VUR represents a leading urological complication of KT. Atrophic bladder is the most relevant predisposing factor, and it is predominantly related to pre-existing urological disorders or dialysis vintage. The surgical technique used for ureteral implantation is considered as another possible determinant, but supporting evidence is scarce. Post-transplant VUR should be graded according to the International Reflux Study Committee Scale. The application of a rigorous and consistent grading system is recommended for proper data collection and analysis. Clinical presentation is extremely variable. The vast majority of recipients with VUR is asymptomatic. Main complaints are related to the development of persistent or recurrent UTIs. To date, there are no standardized screening protocols. Nevertheless, VCUG is widely accepted as the gold standard diagnostic modality. Clinical guidelines for the management of VUR after KT are lacking. Reasonably, asymptomatic patients can be followed-up with a wait-and-see strategy. Symptomatic subjects, with complex comorbidities or irreversible allograft dysfunction, as well as those refusing more invasive options, are preferably treated with prolonged antibiotic suppression. For symptomatic recipients, with preserved transplant function and low-to-moderate VUR, endoscopic copolymer injection may be considered. In case of endoscopic treatment failure or severe VUR, patients should be offered surgical reconstruction.
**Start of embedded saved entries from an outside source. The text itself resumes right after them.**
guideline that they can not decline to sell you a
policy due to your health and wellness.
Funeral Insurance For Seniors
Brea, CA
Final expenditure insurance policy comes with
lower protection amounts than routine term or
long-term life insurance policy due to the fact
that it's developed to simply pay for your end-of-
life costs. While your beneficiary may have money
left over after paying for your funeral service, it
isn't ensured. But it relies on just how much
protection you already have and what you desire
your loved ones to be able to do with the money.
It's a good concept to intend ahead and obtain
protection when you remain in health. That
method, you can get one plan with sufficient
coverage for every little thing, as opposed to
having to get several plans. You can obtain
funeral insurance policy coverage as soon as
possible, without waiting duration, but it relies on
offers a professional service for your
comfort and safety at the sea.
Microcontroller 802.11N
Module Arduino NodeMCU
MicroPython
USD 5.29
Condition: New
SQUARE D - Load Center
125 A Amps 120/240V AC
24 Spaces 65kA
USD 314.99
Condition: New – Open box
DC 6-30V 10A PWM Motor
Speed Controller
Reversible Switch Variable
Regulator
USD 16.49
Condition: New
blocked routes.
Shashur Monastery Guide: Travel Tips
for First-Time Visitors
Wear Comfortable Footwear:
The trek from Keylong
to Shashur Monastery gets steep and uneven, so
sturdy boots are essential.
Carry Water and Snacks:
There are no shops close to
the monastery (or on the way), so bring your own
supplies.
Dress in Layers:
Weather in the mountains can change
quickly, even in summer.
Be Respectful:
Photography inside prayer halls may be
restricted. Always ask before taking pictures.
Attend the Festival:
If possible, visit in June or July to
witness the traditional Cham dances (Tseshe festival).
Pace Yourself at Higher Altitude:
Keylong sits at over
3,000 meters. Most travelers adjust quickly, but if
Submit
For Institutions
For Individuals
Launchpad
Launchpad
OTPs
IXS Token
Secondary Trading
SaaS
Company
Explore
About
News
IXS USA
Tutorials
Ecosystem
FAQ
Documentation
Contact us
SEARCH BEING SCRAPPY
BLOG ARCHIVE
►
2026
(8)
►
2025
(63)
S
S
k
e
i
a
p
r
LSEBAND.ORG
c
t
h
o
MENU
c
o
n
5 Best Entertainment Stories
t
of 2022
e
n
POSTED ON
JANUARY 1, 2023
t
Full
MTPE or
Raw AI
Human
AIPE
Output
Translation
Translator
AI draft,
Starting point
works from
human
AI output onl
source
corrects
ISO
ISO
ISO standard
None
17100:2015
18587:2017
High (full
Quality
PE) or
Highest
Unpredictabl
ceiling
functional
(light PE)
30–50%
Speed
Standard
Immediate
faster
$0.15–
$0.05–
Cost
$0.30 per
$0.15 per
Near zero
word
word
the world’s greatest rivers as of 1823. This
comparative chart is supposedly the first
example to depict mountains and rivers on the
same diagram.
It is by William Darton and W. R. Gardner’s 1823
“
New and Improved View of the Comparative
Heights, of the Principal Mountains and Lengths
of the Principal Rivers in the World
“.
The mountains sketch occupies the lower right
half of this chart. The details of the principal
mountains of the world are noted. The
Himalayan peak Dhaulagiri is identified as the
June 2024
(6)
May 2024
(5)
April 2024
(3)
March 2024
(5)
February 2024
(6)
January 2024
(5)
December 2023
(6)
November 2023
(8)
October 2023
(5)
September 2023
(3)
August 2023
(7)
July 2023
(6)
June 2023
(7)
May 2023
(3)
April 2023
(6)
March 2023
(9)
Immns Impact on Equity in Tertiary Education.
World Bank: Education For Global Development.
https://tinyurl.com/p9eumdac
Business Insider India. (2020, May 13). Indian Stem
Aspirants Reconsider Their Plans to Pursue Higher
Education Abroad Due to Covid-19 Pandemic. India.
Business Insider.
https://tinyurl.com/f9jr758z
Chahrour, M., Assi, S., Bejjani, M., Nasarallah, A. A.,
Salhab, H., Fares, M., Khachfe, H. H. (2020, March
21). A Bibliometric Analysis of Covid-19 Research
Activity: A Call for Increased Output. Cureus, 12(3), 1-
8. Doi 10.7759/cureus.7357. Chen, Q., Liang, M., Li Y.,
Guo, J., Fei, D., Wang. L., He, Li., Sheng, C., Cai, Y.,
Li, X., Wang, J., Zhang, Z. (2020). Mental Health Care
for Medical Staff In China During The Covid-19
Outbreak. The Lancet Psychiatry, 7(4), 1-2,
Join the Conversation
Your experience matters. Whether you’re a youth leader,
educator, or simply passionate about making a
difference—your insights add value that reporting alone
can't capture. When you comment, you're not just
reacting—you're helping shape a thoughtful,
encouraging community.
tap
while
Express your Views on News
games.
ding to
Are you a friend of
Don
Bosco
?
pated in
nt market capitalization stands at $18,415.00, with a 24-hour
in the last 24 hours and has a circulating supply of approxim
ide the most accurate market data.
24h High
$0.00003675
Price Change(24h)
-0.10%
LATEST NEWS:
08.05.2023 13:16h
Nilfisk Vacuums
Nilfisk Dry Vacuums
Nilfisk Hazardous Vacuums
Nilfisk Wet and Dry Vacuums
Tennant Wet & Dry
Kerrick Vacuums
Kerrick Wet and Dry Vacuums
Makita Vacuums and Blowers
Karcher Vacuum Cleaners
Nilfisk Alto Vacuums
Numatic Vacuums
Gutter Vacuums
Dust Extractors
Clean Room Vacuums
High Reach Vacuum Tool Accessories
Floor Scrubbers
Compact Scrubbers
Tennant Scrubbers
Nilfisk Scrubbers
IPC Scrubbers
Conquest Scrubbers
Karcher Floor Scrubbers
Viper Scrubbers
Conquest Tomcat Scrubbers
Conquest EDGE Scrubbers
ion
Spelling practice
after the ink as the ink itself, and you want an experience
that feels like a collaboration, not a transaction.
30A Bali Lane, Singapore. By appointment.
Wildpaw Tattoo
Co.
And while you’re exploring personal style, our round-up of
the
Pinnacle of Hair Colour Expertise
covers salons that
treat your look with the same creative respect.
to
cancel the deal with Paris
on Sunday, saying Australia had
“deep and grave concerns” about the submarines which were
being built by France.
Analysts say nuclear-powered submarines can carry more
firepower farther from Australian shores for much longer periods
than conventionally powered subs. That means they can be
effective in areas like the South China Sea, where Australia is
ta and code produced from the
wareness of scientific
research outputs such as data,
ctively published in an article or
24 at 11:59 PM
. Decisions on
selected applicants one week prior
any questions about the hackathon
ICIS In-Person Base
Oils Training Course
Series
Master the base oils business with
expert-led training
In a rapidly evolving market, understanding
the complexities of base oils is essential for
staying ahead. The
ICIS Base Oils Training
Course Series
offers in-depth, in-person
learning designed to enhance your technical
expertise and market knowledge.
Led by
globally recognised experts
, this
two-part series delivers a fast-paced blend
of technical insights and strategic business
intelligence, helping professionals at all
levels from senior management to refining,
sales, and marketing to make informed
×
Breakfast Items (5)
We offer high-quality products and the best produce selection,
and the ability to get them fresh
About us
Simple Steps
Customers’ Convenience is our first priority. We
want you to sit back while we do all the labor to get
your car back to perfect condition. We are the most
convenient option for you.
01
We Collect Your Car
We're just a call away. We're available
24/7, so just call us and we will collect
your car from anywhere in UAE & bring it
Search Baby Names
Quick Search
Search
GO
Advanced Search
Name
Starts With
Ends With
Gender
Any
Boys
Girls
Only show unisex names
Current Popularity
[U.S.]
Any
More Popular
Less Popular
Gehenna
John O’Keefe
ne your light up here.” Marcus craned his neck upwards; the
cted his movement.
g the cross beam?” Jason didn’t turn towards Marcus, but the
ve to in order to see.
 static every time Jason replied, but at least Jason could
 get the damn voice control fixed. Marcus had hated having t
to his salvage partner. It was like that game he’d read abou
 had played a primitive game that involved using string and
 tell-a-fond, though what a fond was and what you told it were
Over the last two decades, a number of studies have been performed to evaluate incidence, risk factors, and consequences of VUR after KT. Several diagnostic protocols and treatment strategies have also been proposed. Despite this great effort, evidence remains weak in any relevant aspect of the topic. In particular, it is of paramount importance to clarify whether VUR may jeopardize long-term allograft function and survival. Future research will have to minimize the multiple bias affecting previous studies. Timely identification of recipients with VUR, at higher risk of UTIs, will likely improve outcomes, as recurrent UTIs represent the leading complication of VUR and a well-recognized risk factor for post-transplant morbidity and mortality.